- This topic has 3 replies, 3 voices, and was last updated August 10, 2009 at 11:30 pm by .
- August 10, 2009 at 1:39 am #275079
2 (12-oz.) cans Pillsbury® Grands!® Jr. Golden Layers® refrigerated biscuits
1 (9-oz.) pkg. (2 cups) frozen cooked southwestern-seasoned chicken breast strips, thawed, diced
1 (4.5-oz.) can Old El Paso® Chopped Green Chiles
4 oz. (1 cup) shredded Monterey Jack cheese
1 tablespoon instant minced onion
1 cup Old El Paso® Thick ‘n Chunky Salsa
Fresh cilantro sprigs
1. Heat oven to 400°F. Spray 20 muffin cups with nonstick cooking spray. Separate dough into 20 biscuits. Place 1 biscuit in each sprayed muffin cup; press to cover bottom and sides of cup.
2. In medium bowl, combine chicken, chiles, cheese, onion and salsa; mix well. Spoon 2 tablespoons mixture into each dough-lined cup; gently press mixture with back of spoon.

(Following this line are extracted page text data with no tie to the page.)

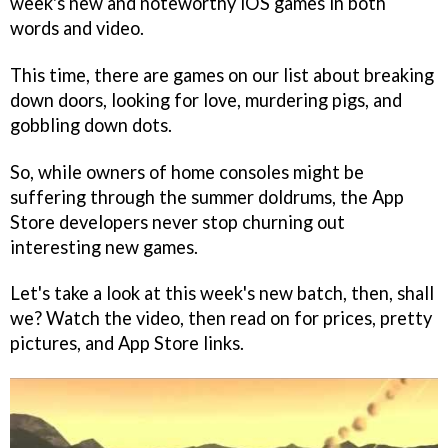
week's new and noteworthy iOS games in both
words and video.
This time, there are games on our list about breaking
down doors, looking for love, murdering pigs, and
gobbling down dots.
So, while owners of home consoles might be
suffering through the summer doldrums, the App
Store developers never stop churning out
interesting new games.
Let's take a look at this week's new batch, then, shall
we? Watch the video, then read on for prices, pretty
pictures, and App Store links.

3. Bake at 400°F. for 13 to 18 minutes or until edges are golden brown. Remove from muffin cups. Serve warm garnished with cilantro sprigs.
- August 10, 2009 at 4:47 am #424126
This sounds like it would be yummy and a good use for leftover chicken also. Thank you for the recipe.
- August 10, 2009 at 1:20 pm #424138
Thant’s a great idea. I bet you could also make it with leftover Thanksgiving turkey. 🙂
- August 10, 2009 at 2:46 pm #424142
You know, come to think of it I’ll bet you could use just about any kind of left over meat as long as it wasn’t too greasy. Even canned chicken. Would have to think about tuna, though!!!